By the end of January 2026, gold and silver were hitting record highs globally. Investors believed that ongoing global uncertainty, inflation concerns, and geopolitical tensions would continue pushing precious metals higher.
However, as February 2026 began, market sentiment suddenly shifted. Around 1 February 2026, sharp corrections were seen in commodity markets. Gold and silver prices dropped significantly from their peaks, and crude oil prices also weakened.
This sudden decline surprised many investors because markets looked extremely strong just days earlier.
In reality, this fall was not caused by a single event. It resulted from a combination of factors including profit booking, shifts in investor sentiment, technical breakdowns, movements in the US Dollar Index (DXY), and changes in supply-demand expectations.
Let’s understand the situation with data and comparisons so readers can clearly see what changed.
Where Do Markets Stand Now?
Gold Prices – India
| Period | Price (₹ per 10g, 24K) |
| January 2026 Peak | ~₹1,80,000 |
| Around 1 Feb 2026 | ~₹1,36,000–₹1,48,000 |
Gold corrected roughly 18–24% from its record highs.
Silver Prices – India
| Period | Price (₹ per kg) |
| January Peak | ~₹4,20,000+ |
| Around 1 Feb 2026 | ~₹2,65,000–₹2,74,000 |
Silver saw a much sharper correction of 35–40%, which is common since silver is usually more volatile than gold.
Crude Oil Prices
Global crude oil prices declined by approximately 3–5% during the same period. The fall was smaller than precious metals but still noticeable.
January Rally vs February Correction
| Asset | January Trend | Early February Trend | Change |
| Gold | Record rally | Correction started | Downtrend |
| Silver | Strong rally | Sharp fall | High volatility |
| Crude Oil | Stable/firm | Weakness | Demand concerns |
| Dollar Index (DXY) | Stable to firm | Strengthening | Pressure on commodities |
Main Reasons Behind the Decline
1. Heavy Profit Booking
After record price rallies, large investors typically lock in profits.
Institutional investors and hedge funds started selling gold and especially silver after prices reached extreme levels, triggering a strong correction.
2. Impact of the US Dollar Index (DXY) — One Factor, Not the Only One
Gold, silver, and oil are globally priced in US dollars.
When the dollar strengthens:
- Commodities become more expensive for other countries,
- Demand slows,
- Prices face downward pressure.
Recently, DXY showed strength, which added pressure to commodity prices. However, this was only one factor among many driving the decline.
3. Forced Selling in Futures Markets
Many traders use leverage in futures trading.

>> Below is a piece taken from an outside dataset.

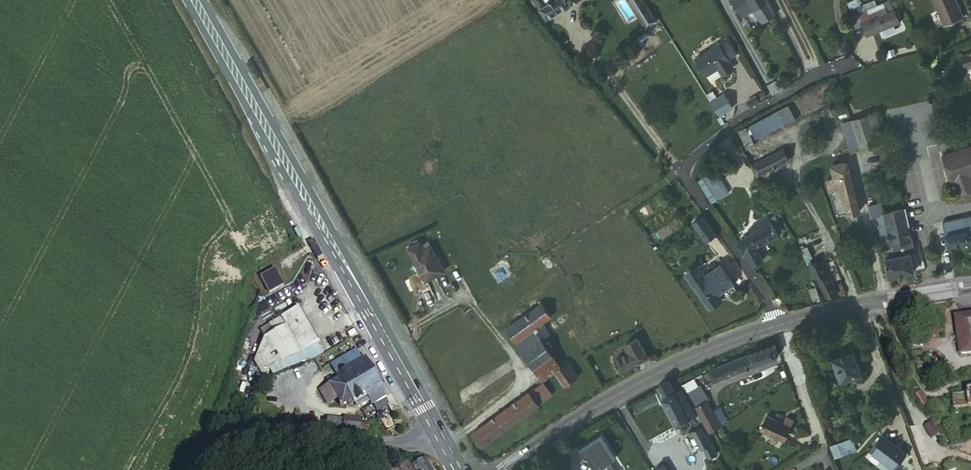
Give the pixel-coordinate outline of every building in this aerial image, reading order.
[(540,7),(546,15),(570,0),(535,0),(540,7)] [(644,0),(628,0),(647,27),(657,20),(644,0)] [(769,0),(731,0),(742,17),(755,8),(764,22),(777,15),(769,0)] [(956,0),(938,0),(934,2),(945,28),(964,20),(956,0)] [(856,13),(861,24),(878,15),(876,10),(867,13),(866,8),(856,13)] [(878,15),(861,24),(865,35),(897,21),(891,10),(878,15)] [(720,44),(692,59),(703,76),(716,68),(720,75),(730,69),(727,63),(729,61),(727,58),(736,53),(730,43),(721,47),(720,44)] [(958,59),(963,68),(970,65),(970,54),(958,59)] [(723,94),(710,102),(718,116),(731,108),(723,94)] [(755,97),(746,102),(750,108),(759,103),(755,97)] [(774,109),(733,132),(747,164),(758,159),(747,135),(751,133),(754,139),(782,123),(774,109)] [(887,142),(880,114),(844,125),(851,152),(887,142)] [(970,200),(970,195),(965,175),(970,173),(970,144),(955,149),(943,153),(952,178),(954,178),(962,203),(970,200)] [(782,150),(748,166),(753,177),(755,177),(791,160),(788,153),(784,154),(782,150)] [(840,161),(829,165),(833,176),(824,179),(826,187),(835,184),(835,187),(839,186),(847,212),(857,209),(845,166),(842,166),(840,161)] [(710,168),(696,176),(706,192),(711,189),(708,186),(717,180),(710,168)] [(721,178),(717,180),(708,186),(711,189),(706,192),(712,202),(729,192),(721,178)] [(765,201),(758,188),(749,192),(757,205),(765,201)] [(883,214),(882,212),(878,199),(865,202),(868,210),(873,209),(875,216),(883,214)] [(907,219),(904,206),(882,212),(883,214),(886,223),(907,219)] [(738,240),(744,252),(781,231),(771,214),(747,228),(750,233),(738,240)] [(886,223),(883,214),(875,216),(882,249),(891,247),(886,223)] [(941,224),(944,235),(961,230),(960,227),(970,224),(970,214),(941,224)] [(701,235),(711,228),(704,217),(694,225),(695,226),(701,235)] [(914,252),(907,219),(886,223),(891,247),(893,256),(911,252),(914,252)] [(949,247),(970,240),(970,224),(960,227),(961,230),(944,235),(948,247),(949,247)] [(711,228),(701,235),(707,243),(717,236),(711,228)] [(446,271),(431,245),(423,248),(420,243),(407,248),(425,282),(446,271)] [(915,270),(911,252),(893,256),(891,247),(882,249),(888,276),(915,270)] [(805,249),(800,252),(807,266),(811,264),(808,260),(811,259),(805,249)] [(837,294),(821,262),(808,268),(814,280),(816,279),(826,300),(837,294)] [(284,279),(276,265),(263,272),(272,286),(284,279)] [(706,270),(691,279),(715,312),(729,302),(726,296),(739,286),(728,268),(712,279),(706,270)] [(547,318),(538,307),(507,329),(515,341),(547,318)] [(277,330),(270,334),(285,363),(320,343),(300,309),(273,324),(277,330)] [(547,318),(515,341),(541,377),(560,364),(543,341),(556,331),(547,318)] [(964,318),(966,344),(961,344),(962,353),(970,352),(970,318),(964,318)] [(285,363),(270,334),(267,336),(282,365),(285,363)] [(615,358),(621,369),(648,354),(638,336),(625,343),(629,350),(615,358)] [(773,348),(713,369),(717,381),(776,359),(773,348)] [(348,408),(366,398),(379,390),(357,351),(332,366),(339,380),(329,386),(330,388),(321,394),(329,407),(338,402),(342,408),(348,408)] [(860,374),(853,352),(832,360),(839,382),(860,374)] [(562,367),(553,374),(562,386),(563,388),(578,378),(568,364),(562,367)] [(690,374),(681,379),(709,429),(720,423),(708,401),(706,401),(690,374)] [(949,388),(950,401),(966,399),(966,400),(970,399),(970,380),(964,382),(965,386),(949,388)] [(669,381),(658,386),(678,424),(695,416),(680,388),(674,390),(669,381)] [(379,390),(366,398),(371,406),(384,399),(379,390)] [(924,408),(930,404),(922,390),(916,394),(924,408)] [(527,394),(472,435),(481,446),(535,405),(527,394)] [(781,422),(764,417),(760,429),(784,437),(788,421),(781,419),(781,422)] [(327,430),(360,432),(361,429),(366,430),(366,427),(361,426),(362,420),(343,418),(343,421),(328,420),(327,430)] [(925,426),(932,439),(941,434),(933,421),(925,426)] [(711,457),(715,455),(710,446),(711,445),(703,429),(694,433),(703,450),(707,448),(711,457)] [(612,461),(618,457),(605,434),(582,448),(588,457),(590,456),(598,469),(597,469),(618,469),(612,461)] [(904,454),(880,435),(869,449),(892,468),(904,454)] [(850,437),(836,442),(841,454),(848,451),(846,447),(853,444),(850,437)] [(836,442),(829,444),(833,457),(841,454),(836,442)] [(422,460),(409,467),(411,469),(428,469),(422,460)]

When prices drop:
- Traders must add margin money,
- Or they are forced to exit positions.
This forced liquidation accelerates price declines.
4. Technical Breakdown on Charts
Once key support levels break:
- Algorithmic systems trigger selling,
- Stop-loss orders activate,
- Selling pressure intensifies.
Silver saw particularly strong technical selling.
5. ETF Outflows and Institutional Selling
When investors withdraw funds from gold and silver ETFs, the funds sell physical holdings, which adds selling pressure to the market.
Why Did Crude Oil Prices Fall?
1. Reduced Supply Fear: Some geopolitical tensions eased, reducing fears of supply disruption.
2. Demand Concerns: Growth concerns in major economies raised fears that oil demand may weaken.
3. Broad Commodity Selling: When investors reduce risk exposure, they often sell commodities broadly, including oil.
What Does This Mean for Investors?
Short-Term Outlook
- Markets may remain volatile.
- After sharp falls, prices may stabilize or see small recoveries.
Long-Term Perspective
- Gold still remains a safe-haven asset.
- However, prices do not rise continuously; corrections are natural.
What Could Happen Next?
Three possible scenarios exist:
- Prices may consolidate for some time.
- Further downside if the dollar strengthens more.
- Renewed rally if global uncertainty rises again.
Markets Took a Sharp Turn
The fall in gold, silver, and crude oil prices was not driven by one event but by a combination of:
- Profit booking,
- Dollar strength,
- Technical selling,
- Investor psychology,
- Supply-demand adjustments.
Markets are currently moving from extreme optimism toward balance, and clearer trends may emerge in the coming weeks.